The Petaluma Shakespeare Company presents its Shakespeare by the River Festival with two shows this year—All's Well That Ends Well and an original production, by Jacinta Gorringe, called Speechless Shakespearethrough Sept. 2.

Marin's Curtain Theatre presents Henry IV, Part One at the Old Mill Park in Mill Valley through Sept. 9, and Santa Rosa's 6th Street Playhouse closes out its season with The Comedy of Errors, one of Shakespeare's earliest and mercifully shortest plays (merciful, as it gets mighty cold in the Cannery after the sun goes down).

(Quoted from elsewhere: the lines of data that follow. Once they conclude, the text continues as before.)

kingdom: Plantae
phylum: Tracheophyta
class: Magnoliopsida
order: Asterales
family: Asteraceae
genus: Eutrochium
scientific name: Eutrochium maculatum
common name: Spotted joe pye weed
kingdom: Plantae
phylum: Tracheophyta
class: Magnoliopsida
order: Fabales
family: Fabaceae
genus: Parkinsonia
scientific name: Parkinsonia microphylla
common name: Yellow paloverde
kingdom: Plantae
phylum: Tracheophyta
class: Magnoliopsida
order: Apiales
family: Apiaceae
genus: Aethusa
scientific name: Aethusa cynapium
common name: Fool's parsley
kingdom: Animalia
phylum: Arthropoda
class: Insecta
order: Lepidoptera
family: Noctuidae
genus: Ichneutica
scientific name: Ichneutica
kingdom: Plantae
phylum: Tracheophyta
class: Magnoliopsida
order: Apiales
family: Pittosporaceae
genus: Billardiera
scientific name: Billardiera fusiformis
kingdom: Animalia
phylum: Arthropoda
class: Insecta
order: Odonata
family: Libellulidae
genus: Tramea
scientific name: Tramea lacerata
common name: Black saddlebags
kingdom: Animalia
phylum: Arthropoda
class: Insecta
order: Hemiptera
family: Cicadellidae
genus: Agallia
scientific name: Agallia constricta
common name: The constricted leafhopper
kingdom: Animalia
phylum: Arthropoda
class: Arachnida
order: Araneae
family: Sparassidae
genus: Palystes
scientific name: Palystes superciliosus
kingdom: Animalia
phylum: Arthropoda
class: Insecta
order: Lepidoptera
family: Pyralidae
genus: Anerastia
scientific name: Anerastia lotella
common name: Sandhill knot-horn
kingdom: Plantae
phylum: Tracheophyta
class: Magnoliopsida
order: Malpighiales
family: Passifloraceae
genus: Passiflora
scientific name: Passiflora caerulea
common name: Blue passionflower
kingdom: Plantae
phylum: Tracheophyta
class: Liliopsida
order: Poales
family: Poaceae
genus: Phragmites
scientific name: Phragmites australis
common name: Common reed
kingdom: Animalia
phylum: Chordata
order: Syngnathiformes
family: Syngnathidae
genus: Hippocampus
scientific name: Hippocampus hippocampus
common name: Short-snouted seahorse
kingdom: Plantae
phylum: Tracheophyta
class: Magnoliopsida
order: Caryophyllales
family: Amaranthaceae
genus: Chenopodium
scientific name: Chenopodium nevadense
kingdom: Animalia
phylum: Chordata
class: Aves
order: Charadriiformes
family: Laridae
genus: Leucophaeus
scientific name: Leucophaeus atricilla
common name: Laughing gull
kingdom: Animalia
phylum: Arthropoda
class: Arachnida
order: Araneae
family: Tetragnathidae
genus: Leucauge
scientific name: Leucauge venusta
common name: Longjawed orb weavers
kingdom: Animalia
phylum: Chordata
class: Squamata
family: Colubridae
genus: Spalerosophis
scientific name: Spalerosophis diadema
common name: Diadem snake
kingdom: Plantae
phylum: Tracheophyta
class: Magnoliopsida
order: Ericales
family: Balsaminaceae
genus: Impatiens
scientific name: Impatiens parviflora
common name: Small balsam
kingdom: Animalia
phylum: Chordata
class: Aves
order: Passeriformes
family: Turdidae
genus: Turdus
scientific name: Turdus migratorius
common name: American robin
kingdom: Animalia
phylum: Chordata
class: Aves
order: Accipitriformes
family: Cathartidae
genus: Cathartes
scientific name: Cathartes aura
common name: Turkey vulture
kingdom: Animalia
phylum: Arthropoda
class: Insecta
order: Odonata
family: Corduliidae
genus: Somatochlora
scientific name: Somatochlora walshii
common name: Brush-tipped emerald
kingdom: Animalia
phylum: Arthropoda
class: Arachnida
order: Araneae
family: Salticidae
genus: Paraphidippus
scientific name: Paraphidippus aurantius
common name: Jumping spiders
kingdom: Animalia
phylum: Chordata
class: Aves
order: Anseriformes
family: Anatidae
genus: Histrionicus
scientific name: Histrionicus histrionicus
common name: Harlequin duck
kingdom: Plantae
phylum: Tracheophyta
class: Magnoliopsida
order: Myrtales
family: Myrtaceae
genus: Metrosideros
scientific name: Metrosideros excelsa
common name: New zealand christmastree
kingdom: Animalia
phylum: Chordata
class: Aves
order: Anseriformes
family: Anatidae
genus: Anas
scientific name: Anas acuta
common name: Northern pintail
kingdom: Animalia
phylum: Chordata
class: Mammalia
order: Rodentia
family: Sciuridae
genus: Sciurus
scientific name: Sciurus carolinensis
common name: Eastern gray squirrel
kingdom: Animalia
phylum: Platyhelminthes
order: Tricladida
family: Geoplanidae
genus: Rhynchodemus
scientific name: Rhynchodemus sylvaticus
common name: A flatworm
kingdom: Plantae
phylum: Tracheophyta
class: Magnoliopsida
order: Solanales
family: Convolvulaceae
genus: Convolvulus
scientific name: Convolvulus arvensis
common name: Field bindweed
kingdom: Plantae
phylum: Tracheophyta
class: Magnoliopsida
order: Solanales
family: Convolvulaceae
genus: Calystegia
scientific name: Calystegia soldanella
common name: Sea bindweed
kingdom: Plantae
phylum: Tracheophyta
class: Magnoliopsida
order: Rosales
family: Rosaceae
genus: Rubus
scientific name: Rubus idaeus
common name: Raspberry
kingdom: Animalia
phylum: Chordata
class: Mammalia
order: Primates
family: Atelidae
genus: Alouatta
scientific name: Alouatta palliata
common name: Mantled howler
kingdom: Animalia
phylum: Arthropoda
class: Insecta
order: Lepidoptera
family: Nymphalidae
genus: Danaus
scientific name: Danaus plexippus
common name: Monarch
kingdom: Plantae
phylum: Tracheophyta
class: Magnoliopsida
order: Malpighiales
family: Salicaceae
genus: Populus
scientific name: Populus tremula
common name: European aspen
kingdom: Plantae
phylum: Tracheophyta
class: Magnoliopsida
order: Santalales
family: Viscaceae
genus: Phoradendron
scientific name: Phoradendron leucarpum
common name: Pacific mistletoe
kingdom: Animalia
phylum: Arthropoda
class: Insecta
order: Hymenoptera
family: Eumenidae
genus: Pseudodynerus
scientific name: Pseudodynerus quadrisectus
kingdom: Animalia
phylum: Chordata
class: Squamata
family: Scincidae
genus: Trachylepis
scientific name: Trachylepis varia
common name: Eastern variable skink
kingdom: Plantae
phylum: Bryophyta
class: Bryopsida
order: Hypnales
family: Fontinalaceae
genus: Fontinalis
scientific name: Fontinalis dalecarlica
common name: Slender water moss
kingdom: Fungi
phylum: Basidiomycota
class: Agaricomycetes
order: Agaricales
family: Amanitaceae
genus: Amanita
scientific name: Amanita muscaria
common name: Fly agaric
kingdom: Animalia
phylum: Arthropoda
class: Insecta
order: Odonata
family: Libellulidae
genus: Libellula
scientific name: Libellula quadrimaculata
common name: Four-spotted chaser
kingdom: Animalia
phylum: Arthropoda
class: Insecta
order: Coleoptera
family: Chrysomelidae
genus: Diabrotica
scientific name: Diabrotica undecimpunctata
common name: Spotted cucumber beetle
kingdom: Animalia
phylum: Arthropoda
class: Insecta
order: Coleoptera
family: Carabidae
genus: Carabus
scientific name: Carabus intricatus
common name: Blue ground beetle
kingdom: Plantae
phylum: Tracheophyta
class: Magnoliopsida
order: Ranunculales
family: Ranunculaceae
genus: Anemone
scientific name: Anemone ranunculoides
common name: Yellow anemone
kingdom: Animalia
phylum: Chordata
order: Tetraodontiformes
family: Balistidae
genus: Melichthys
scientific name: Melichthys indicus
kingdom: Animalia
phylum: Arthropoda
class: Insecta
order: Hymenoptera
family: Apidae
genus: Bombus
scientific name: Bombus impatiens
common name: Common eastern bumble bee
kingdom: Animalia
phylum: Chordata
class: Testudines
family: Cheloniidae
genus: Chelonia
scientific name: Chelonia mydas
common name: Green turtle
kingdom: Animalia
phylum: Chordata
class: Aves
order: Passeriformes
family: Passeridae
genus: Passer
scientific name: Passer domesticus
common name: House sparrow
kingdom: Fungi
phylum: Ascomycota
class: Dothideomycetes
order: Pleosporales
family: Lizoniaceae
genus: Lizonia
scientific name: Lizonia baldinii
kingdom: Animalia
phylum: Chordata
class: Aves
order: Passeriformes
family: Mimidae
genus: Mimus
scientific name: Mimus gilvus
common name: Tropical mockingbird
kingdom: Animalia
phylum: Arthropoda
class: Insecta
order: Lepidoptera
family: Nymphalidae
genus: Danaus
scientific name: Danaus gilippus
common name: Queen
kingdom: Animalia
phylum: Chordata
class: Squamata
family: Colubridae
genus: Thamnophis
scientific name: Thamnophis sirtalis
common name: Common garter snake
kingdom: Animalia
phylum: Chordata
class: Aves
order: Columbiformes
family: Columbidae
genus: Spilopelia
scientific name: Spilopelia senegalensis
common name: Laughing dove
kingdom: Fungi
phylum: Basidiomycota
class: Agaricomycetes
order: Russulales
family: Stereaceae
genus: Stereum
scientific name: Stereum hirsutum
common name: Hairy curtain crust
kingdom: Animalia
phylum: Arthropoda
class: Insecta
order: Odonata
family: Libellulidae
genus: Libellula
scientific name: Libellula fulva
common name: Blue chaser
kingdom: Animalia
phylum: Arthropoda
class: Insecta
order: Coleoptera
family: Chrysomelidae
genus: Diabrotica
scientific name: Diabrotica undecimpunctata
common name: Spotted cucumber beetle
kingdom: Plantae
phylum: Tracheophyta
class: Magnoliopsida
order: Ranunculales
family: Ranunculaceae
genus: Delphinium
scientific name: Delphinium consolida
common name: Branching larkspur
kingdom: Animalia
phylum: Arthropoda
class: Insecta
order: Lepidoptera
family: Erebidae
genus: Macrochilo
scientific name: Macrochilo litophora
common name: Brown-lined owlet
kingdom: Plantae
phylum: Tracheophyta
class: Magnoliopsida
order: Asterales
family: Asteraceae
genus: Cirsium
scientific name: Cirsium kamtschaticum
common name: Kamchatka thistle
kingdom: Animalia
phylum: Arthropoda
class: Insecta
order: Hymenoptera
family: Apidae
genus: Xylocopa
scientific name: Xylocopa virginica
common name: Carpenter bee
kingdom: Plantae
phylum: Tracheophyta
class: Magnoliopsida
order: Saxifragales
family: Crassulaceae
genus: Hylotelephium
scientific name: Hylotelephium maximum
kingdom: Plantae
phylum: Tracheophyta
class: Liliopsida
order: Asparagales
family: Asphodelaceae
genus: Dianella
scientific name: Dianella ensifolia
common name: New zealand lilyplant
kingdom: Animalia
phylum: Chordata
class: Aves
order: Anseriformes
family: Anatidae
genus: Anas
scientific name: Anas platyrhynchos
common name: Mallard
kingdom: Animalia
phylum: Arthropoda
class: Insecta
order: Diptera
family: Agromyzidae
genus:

The Comedy of Errors tells the tale of two sets of twins—masters and servants—separated by shipwreck who, years later, come together in the city of Ephesus, thoroughly confusing wives, mistresses, merchants and each other. The basic plot isn't very original—Shakespeare "borrowed" it from a couple of even earlier plays—but it is entertaining.

Director Jared Sakren has gathered a group of quality actors who all seem to be having fun with their roles. William Brown and Ariel Zuckerman are the masters who share the moniker Antipholus while Jared Wright and Sam Coughlin each play a servant named Dromeo. They find themselves dealing with a bewildered wife (Jessica Headington), her supportive sister (Isabella Sakren), a doctor (Eyan Dean) who diagnoses demonic possession and an abbess (Jill Wagoner) who is just this side of Misery's Annie Wilkes before everything is sorted out in the end.

Colorful Victorian-era costumes (that's when it's set) by Pamela Johnson add to the jovial tone of the show, and there is some excellent physical comedy by Wright and Coughlin as the put-upon servants.

It's a silly show done seriously (if occasionally a bit too intensely), but overall, it's an amusing way to bring summer theater to a close.